(Graphic artwork by McKenzi Matsick)
Fear Can Be…Good?
By Jacqueline Napoli
Our boat bobbed calmly on the water one bright sunny morning as we stopped the boat about 10 miles offshore of Huntington Beach. I tossed my paddleboard off the back and ventured on a mini sea exploration, while my husband fished. But I found him all freaked out when I returned. Apparently, I’d wandered so far, he couldn’t see me, and I didn’t hear him shouting, or honking, or anything. The way he tells the story, I have no fear at all. Or sense.
But I disagree – I was scared out there. I knew if something went bad, I could be a goner. I know the ocean is dangerous! But the joy it brings me, and the immense love affair I have with it, makes it worth any risk.
I think God is kinda, sorta like that. He holds our lives in His hand, He spoke us into being, He rules the universe. That’s power. And sometimes that does scare me.
But His immense love, truth, and faithfulness transform the fear of His power and holiness into this exquisite wonder and awe, not unlike how I feel about the ocean. His grandeur and awesomeness are why I love Him.
Curious, I looked up the “fear of the Lord”… and now I want it more than ever. Check out its benefits:
- Satisfaction (something so rare!)
- Long life
- Deliverance & rescue
- Protection from evil
- God makes a scrapbook about your conversations
- Salvations multiply
- Jesus is magnified
- Better than great treasure, rubies, or gold
- God’s everlasting mercy and righteousness upon you
- He encamps around you and delivers you
- It’s a fountain of life (an endless, bubbling, fresh source)
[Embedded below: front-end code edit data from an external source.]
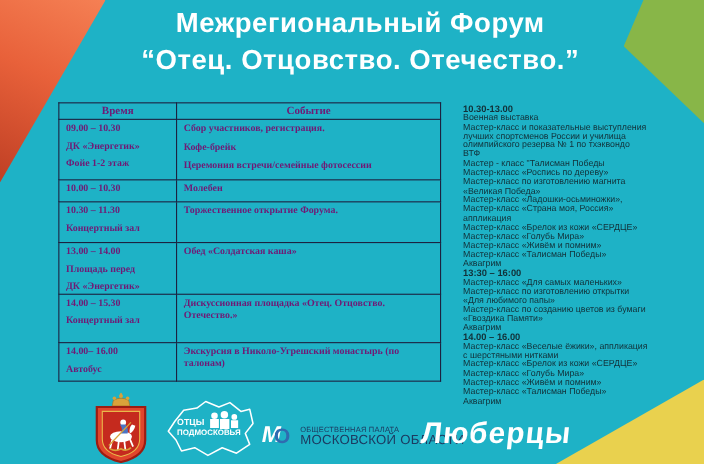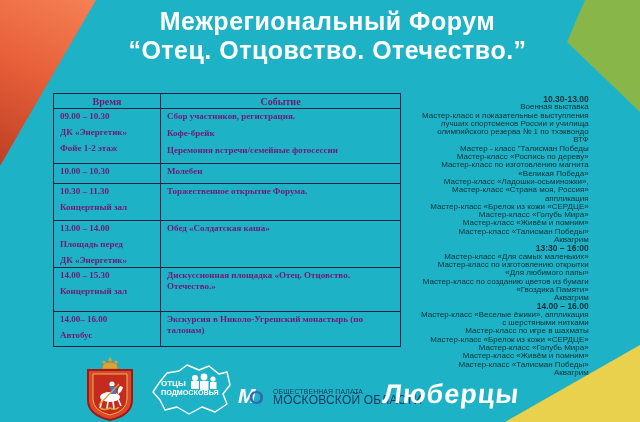"“Отец. Отцовство. Отечество.”" .title-line2 { margin-top: 0 -> 5px }
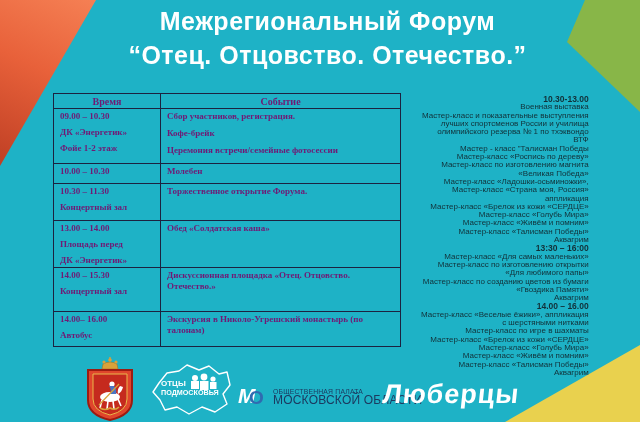"10.30-13.00" .activities { text-align: right -> none }
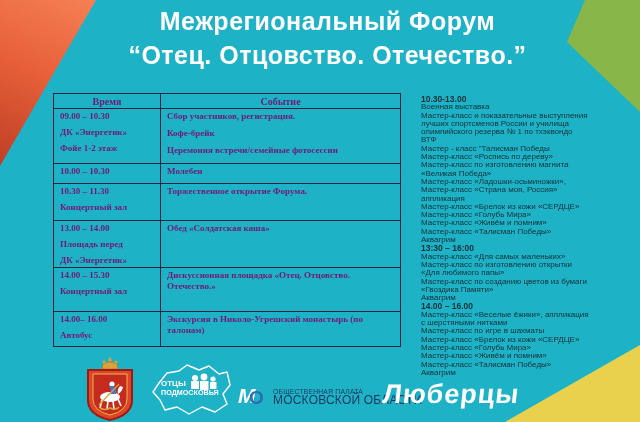"Мастер-класс по игре в шахматы" div.act-line { html: <div>Мастер-класс по игре в шахматы</div> -> none }
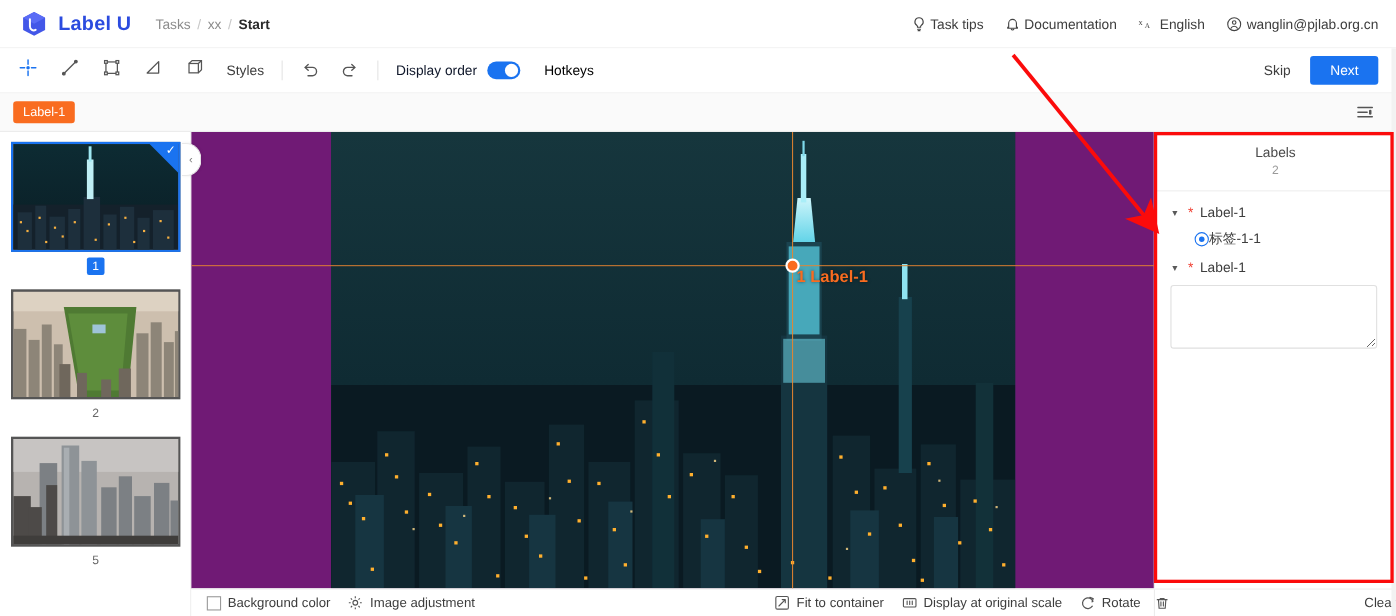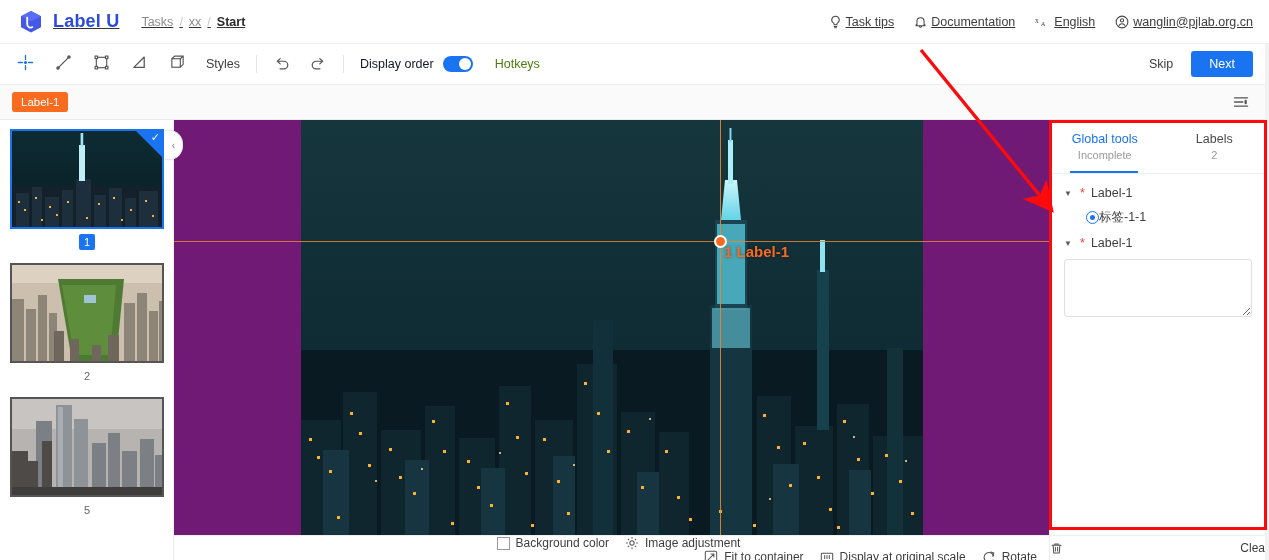"Label U" .topbar { text-decoration: underline -> none }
Who doesn’t want that? Sign me up!
I searched the Scripture for what the fear of the Lord actually is. Is it being terrified and afraid of God? Ummmm… no. But it is:
- Clean, enduring forever
- Departing from evil and doing good
- Seeking and going after peace
- Hating evil, pride, arrogance, and a perverted mouth
- Not speaking evil or deceitfully
- The very Treasure of the Lord
- Received by asking and sincere seeking
(I found these mainly in Psalms and Proverbs, by searching the Blue Letter Bible app for keywords “Fear of the Lord.”)
So, I thought, what’s its opposite? The fear of man? Here’s what I found about caring about what other people think instead of what God thinks.
- It’s a trap (Prov. 29:25).
- It leads us to rebel against God and disobey Him, bringing discipline and loss of honor, blessing, and promotion (1 Sam. 15:23). Saul feared the people rather than God, and it cost him his crown as Israel’s first king.
- It causes us to hide our faith and be “closet” believers. Many important Jewish leaders hid their faith in the Messiah because they feared their peers’ responses (John 12:42-43).
- Tempts us to get “carried away” in hypocrisy. Even Peter and Barnabas became posers and pretenders because they feared what “important” people thought (Gal. 2:13).
- We betray those we are supposed to protect. Abraham allowed Sarah to become part of Abimelech’s harem, or cluster of wives, because he thought he would get killed if they found out she was his wife (Gen. 20:11). But God supernaturally protected her and she was untouched, and Peter later exalted her for being fearless – another fruit of fearing God.
These examples were the result of a pretty brief search! I learned that as the vast, mysterious, dangerous ocean gives me such deep enduring joy, the fear of the Lord is an unsearchable source of life, joy, and everything amazing our souls thirst after.
The fear of the Lord is not an emotion, but a lifestyle. And its alternative, living for what people think rather than what God thinks, comes up empty every time. Isaiah 33:6 says the fear of the Lord is actually His treasure, and that it gives us stability, salvation, wisdom, and knowledge.
I’ll take that any day. Lord, teach us the fear of You!